There’s always a balancing act to the Globes: nostalgia and reinvention waltzing awkwardly in the same ballroom. The Lifetime Achievement set—Helen Mirren (Cecil B. DeMille) and Sarah Jessica Parker (Carol Burnett)—will be fêted on “Golden Eve,” an homage-laden primetime bash that promises the comfort of old Hollywood, albeit with hashtags lighting up before brunch.

And yet, the love affair with the new continues. Podcasts? Check. Stand-up? Why not. Network galas making peace with apps, streaming everywhere—from the velvet rope to the comment section, the ceremony is engineered for maximum meme potential (and maybe one or two actual surprises).

So as ballots jostle and stylists sharpen their shears, the field of 28 categories is both a tribute and a challenge—how do you hold onto the dream factory’s old-school dazzle while embracing a digital era so fast it leaves sequins in its wake?

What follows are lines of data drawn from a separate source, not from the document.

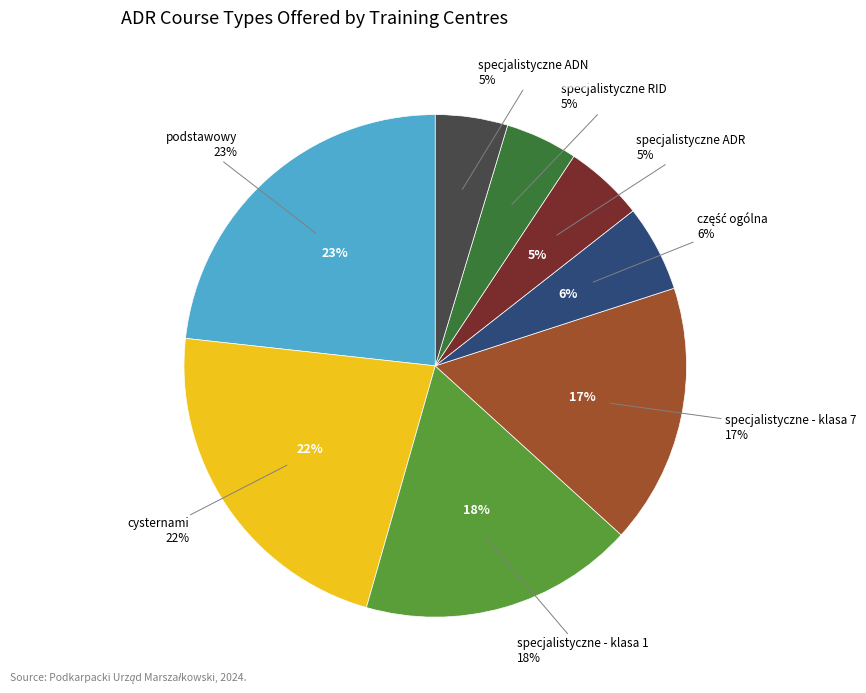

What percentage is the część ogólna slice, to the nearest percent?

6%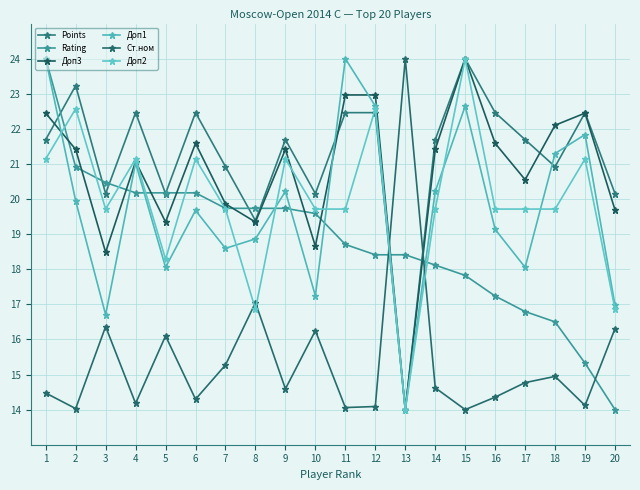

Which series ends up on top after the final intersection of Доп3 and Ст.ном?

Доп3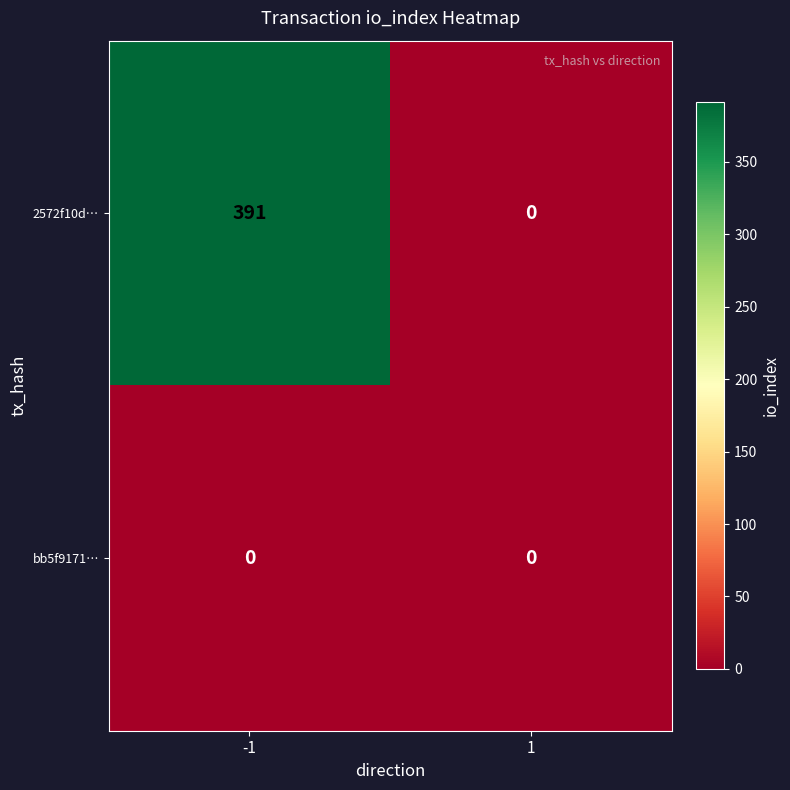

Which category has the highest value across all series?

-1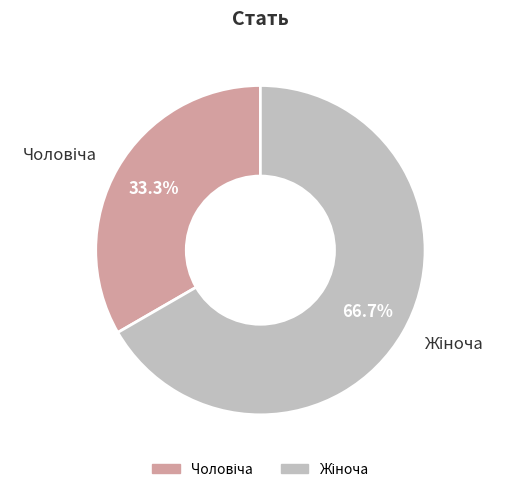

Is there a majority slice in this chart?

Yes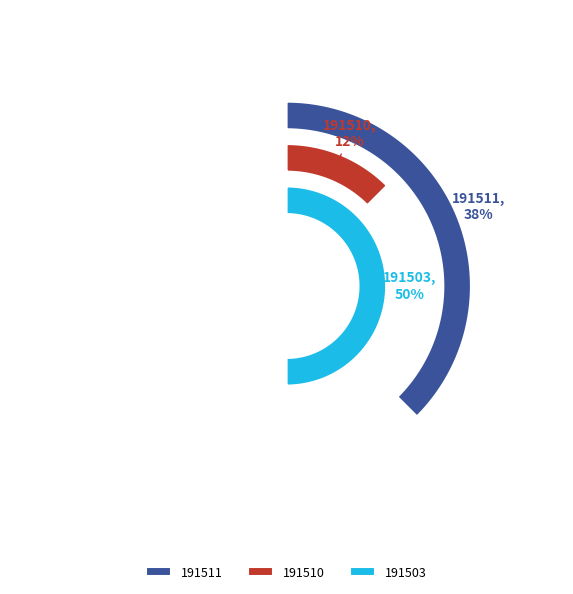

The 191503 slice represents 50% of the pie. True or false?

True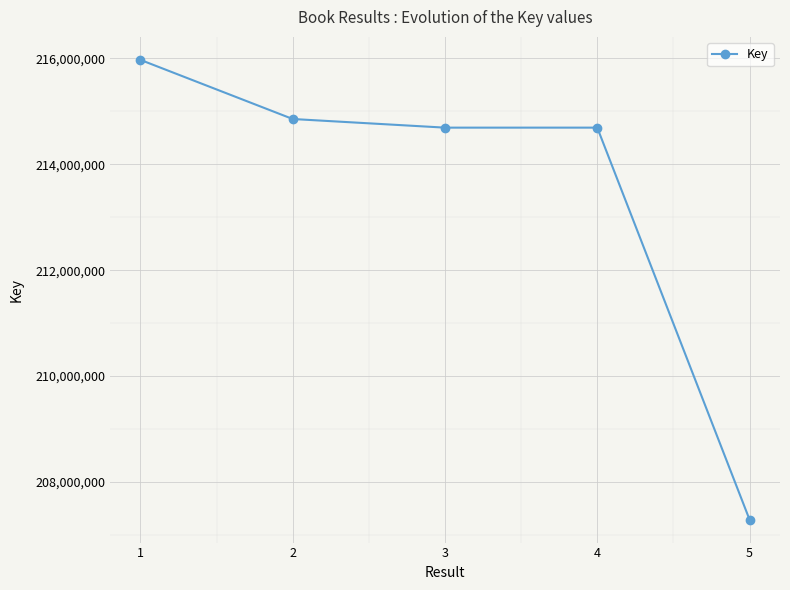

True or false: the data shows 137249777 at 5.

False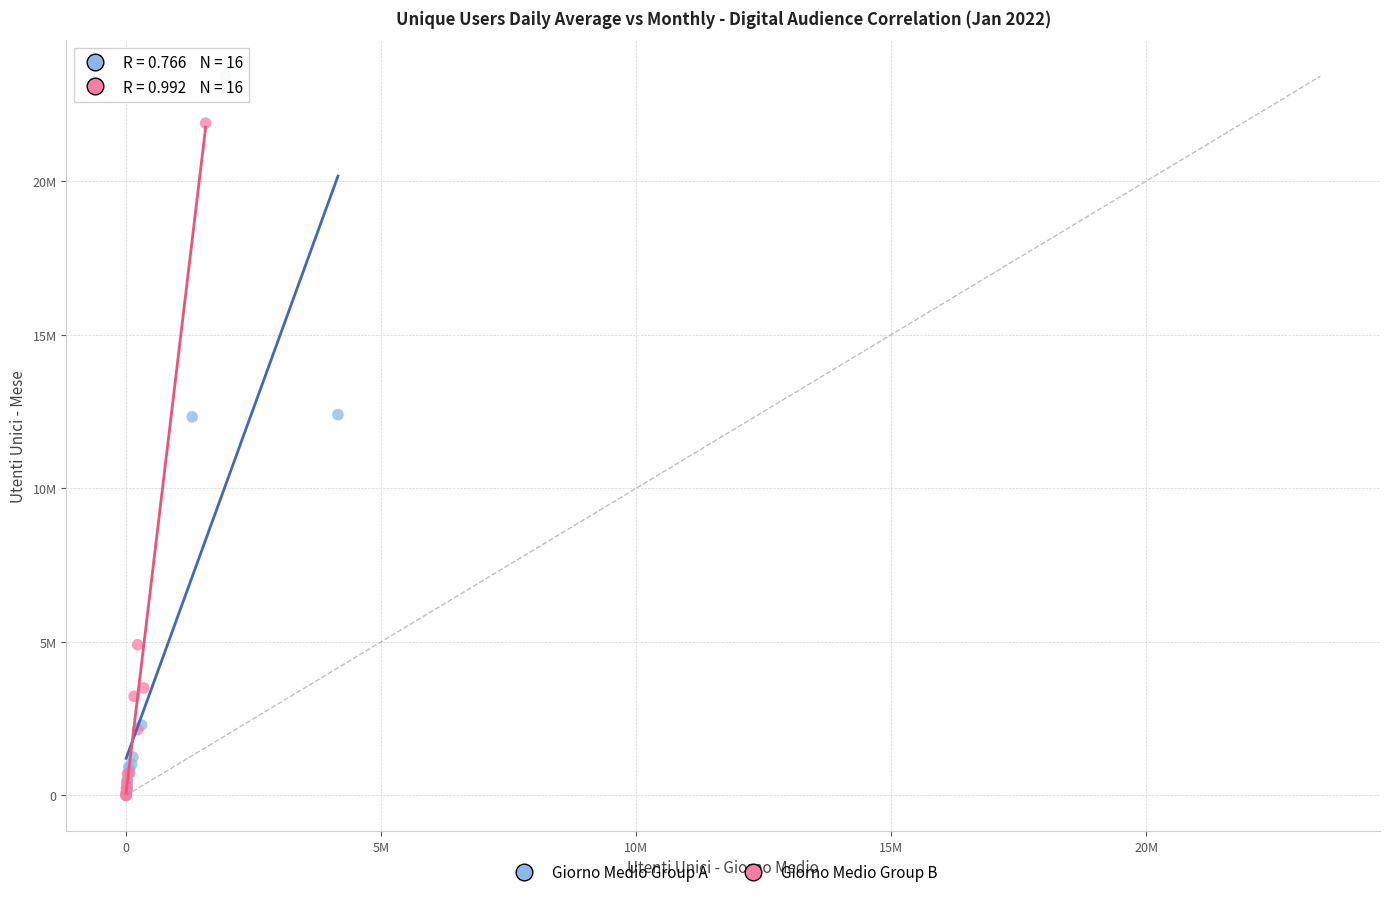

Which series reaches the maximum Y coordinate?

Giorno Medio Group A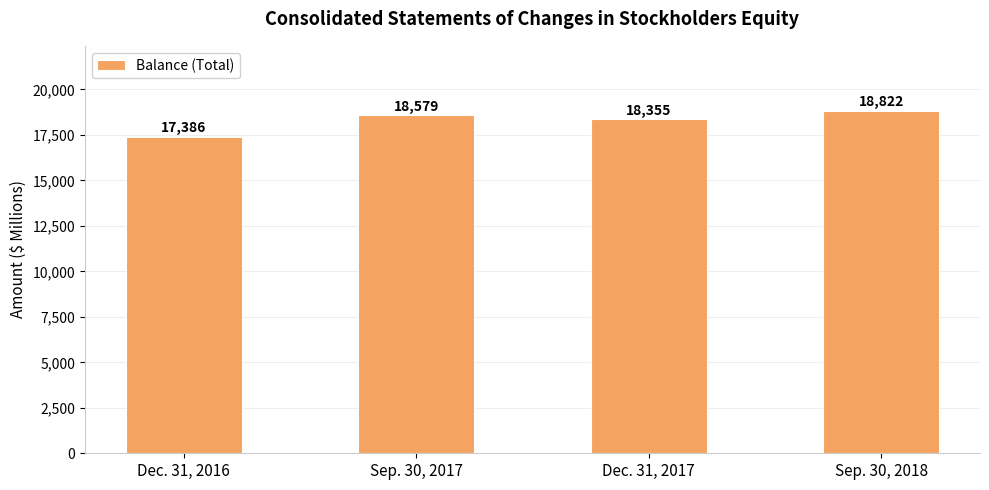

Rank the categories by value from lowest to highest.

Dec. 31, 2016, Dec. 31, 2017, Sep. 30, 2017, Sep. 30, 2018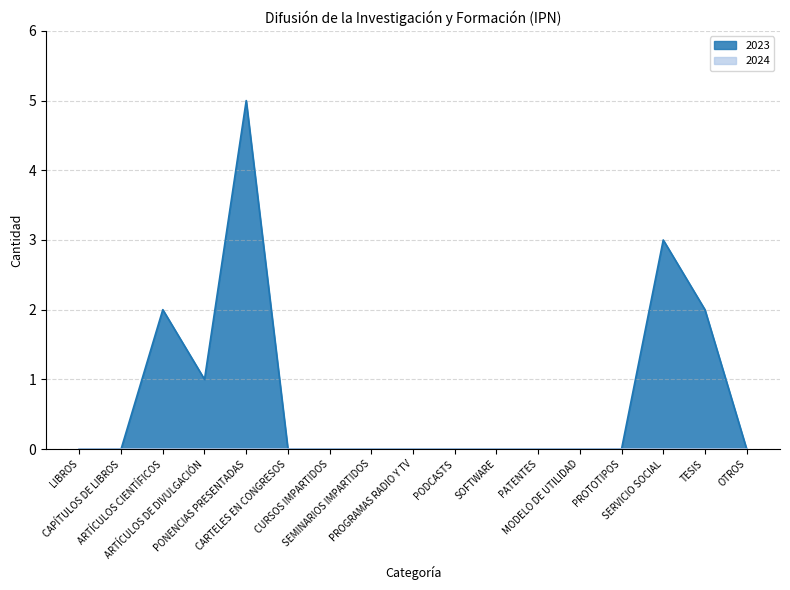

How many data points does each series have?

17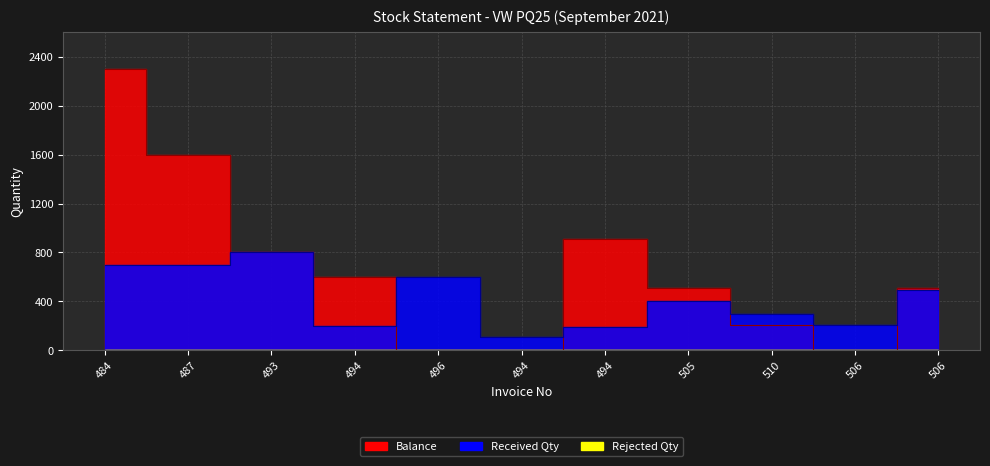

Which series has the largest range (max minus min)?

Balance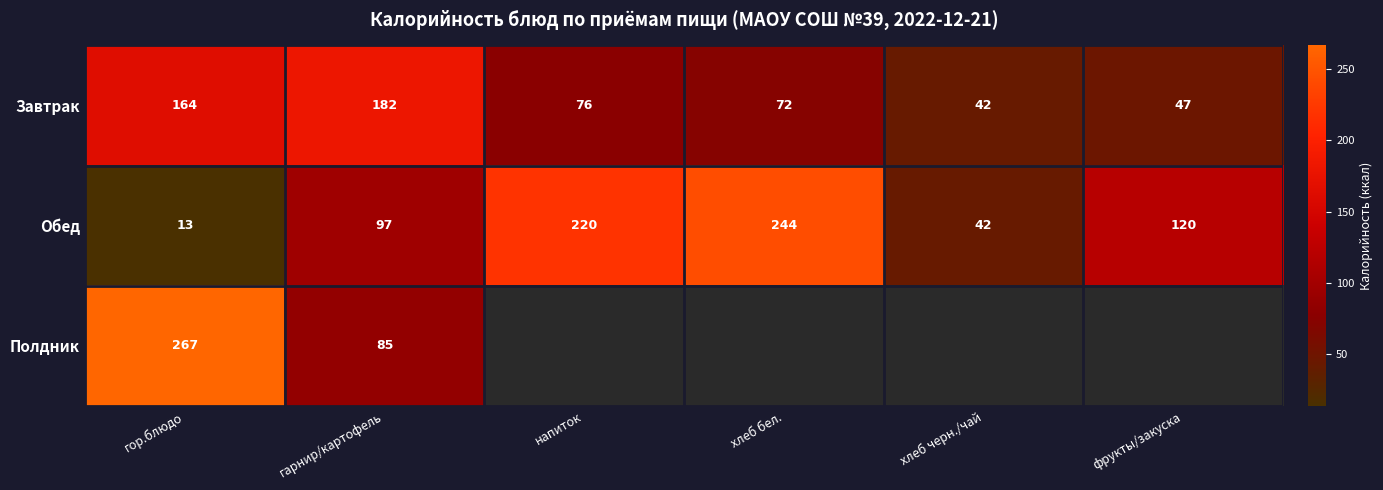

True or false: Завтрак has a value of 66.5 at гарнир/картофель.

False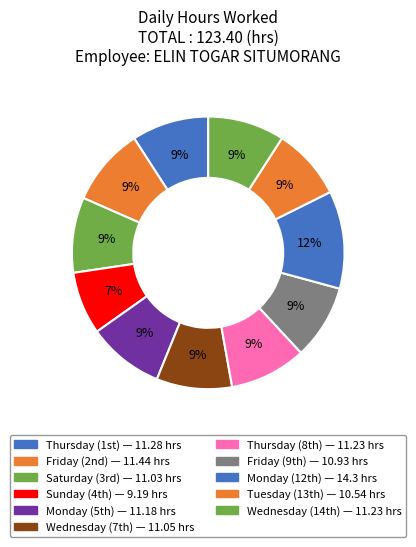

Count the number of slices in the pie.

11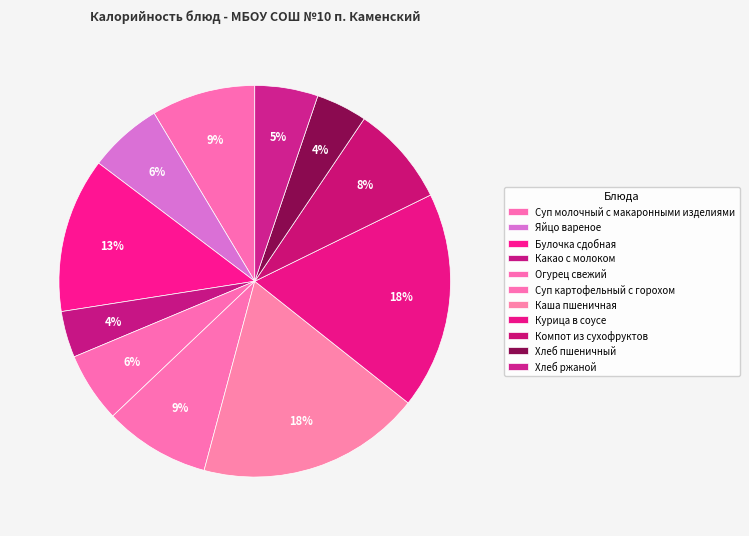

Count the number of slices in the pie.

11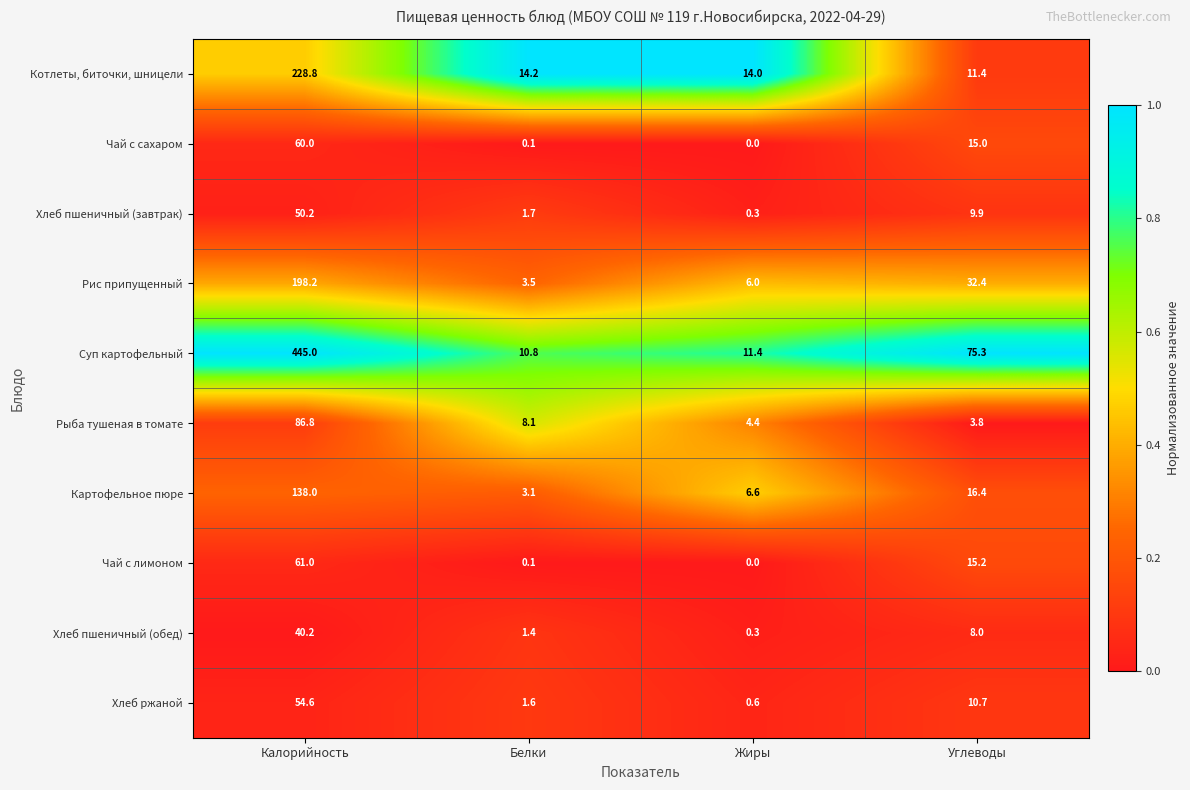

Which label corresponds to the smallest value in the chart?

Жиры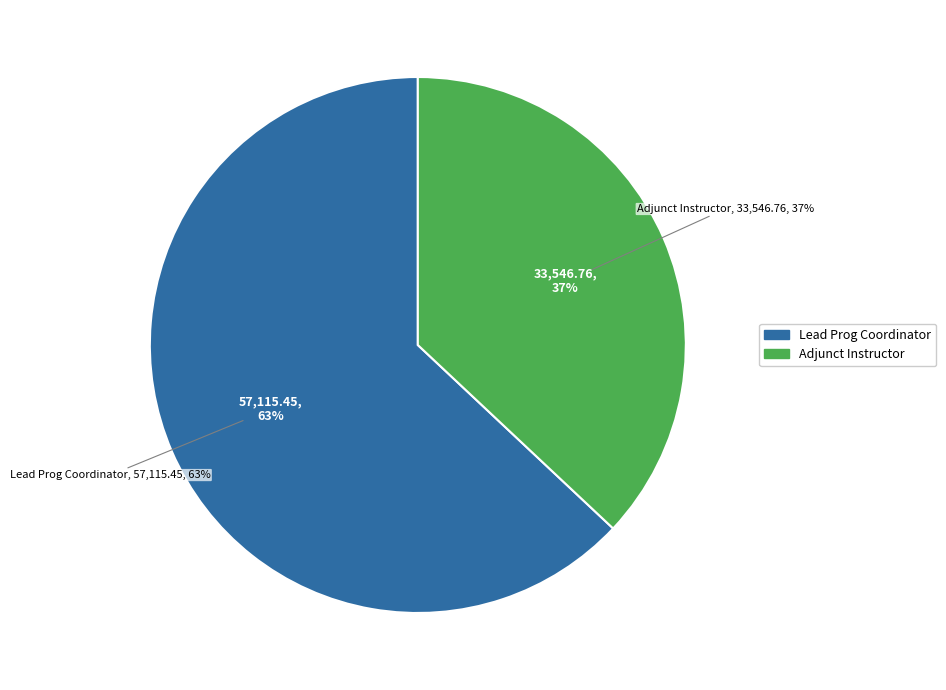

Does Adjunct Instructor represent more than half of the total?

No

That is the contradiction, and magic, of the Globes: equally infatuated with glamour and insatiable for reinvention. When the sun rises on December 8, Hollywood wakes up not just to a fresh list of nominees, but to proof that in 2025, even the most storied institutions must outsmart their own legend. The stage is set. The question isn’t just who will win—it’s who will make us believe in the magic all over again.